TASK REQUIREMENTS ▸
Exactly the lines from the one containing "1330 6 425.7" to the last line of the records, inclusive, are to be transcribed; include no others.

DATA TO EXAMINE ▸
"""
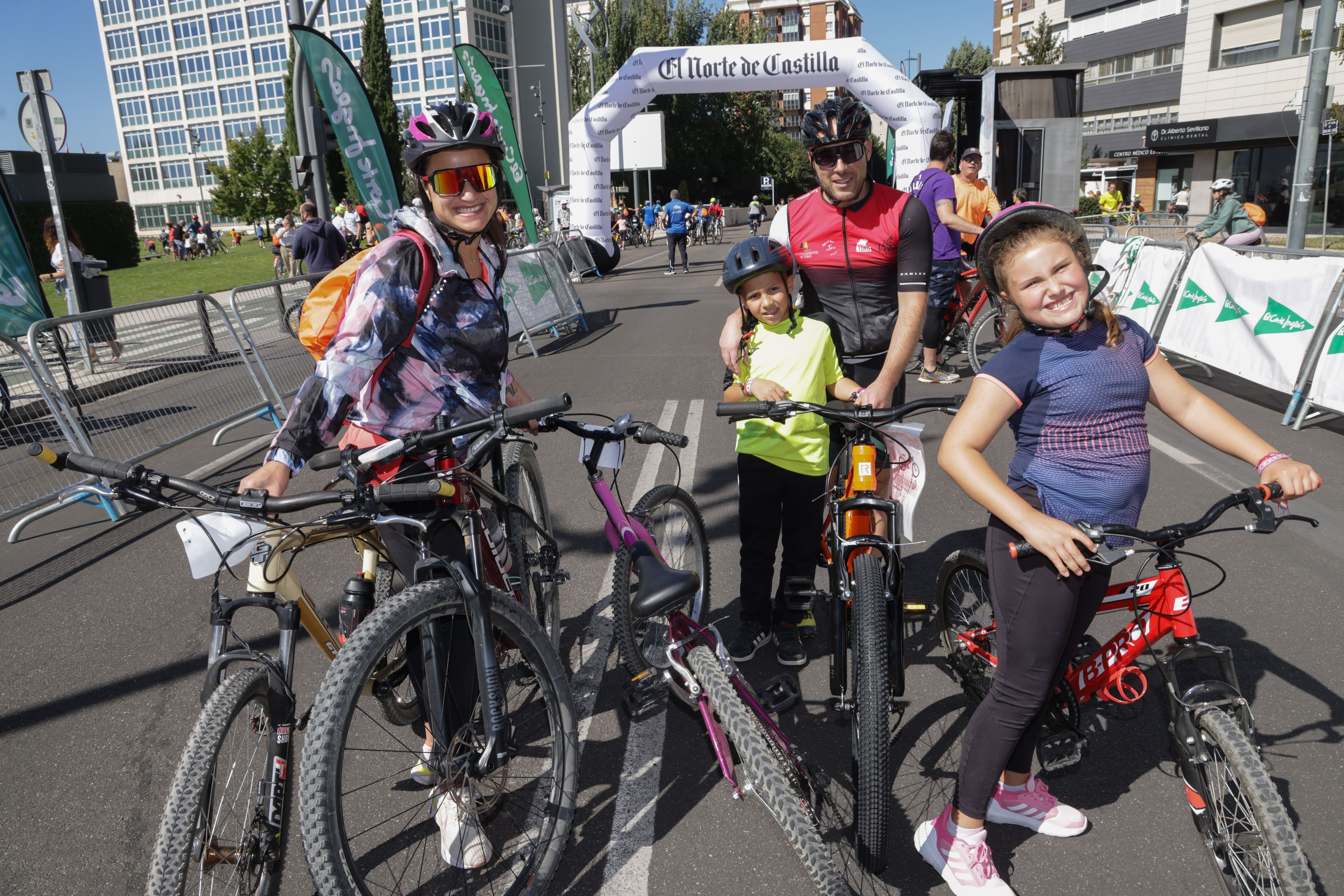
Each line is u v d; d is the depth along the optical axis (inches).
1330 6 425.7
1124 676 116.0
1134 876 90.0
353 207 881.5
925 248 123.3
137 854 100.5
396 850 96.1
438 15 2564.0
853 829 97.0
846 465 113.2
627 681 130.0
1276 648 130.1
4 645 154.6
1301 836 92.8
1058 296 78.4
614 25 2060.8
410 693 106.5
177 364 265.7
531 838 89.1
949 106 847.7
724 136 2244.1
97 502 230.4
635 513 118.3
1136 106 1450.5
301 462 85.0
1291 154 1089.4
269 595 84.4
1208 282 304.5
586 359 382.3
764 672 130.9
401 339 87.9
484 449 84.7
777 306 116.4
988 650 114.7
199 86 3218.5
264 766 81.1
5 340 212.5
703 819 101.0
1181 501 192.9
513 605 86.6
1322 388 239.8
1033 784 96.7
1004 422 82.0
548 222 1396.4
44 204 1179.9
"""
SOLUTION ▸
1330 6 425.7
1124 676 116.0
1134 876 90.0
353 207 881.5
925 248 123.3
137 854 100.5
396 850 96.1
438 15 2564.0
853 829 97.0
846 465 113.2
627 681 130.0
1276 648 130.1
4 645 154.6
1301 836 92.8
1058 296 78.4
614 25 2060.8
410 693 106.5
177 364 265.7
531 838 89.1
949 106 847.7
724 136 2244.1
97 502 230.4
635 513 118.3
1136 106 1450.5
301 462 85.0
1291 154 1089.4
269 595 84.4
1208 282 304.5
586 359 382.3
764 672 130.9
401 339 87.9
484 449 84.7
777 306 116.4
988 650 114.7
199 86 3218.5
264 766 81.1
5 340 212.5
703 819 101.0
1181 501 192.9
513 605 86.6
1322 388 239.8
1033 784 96.7
1004 422 82.0
548 222 1396.4
44 204 1179.9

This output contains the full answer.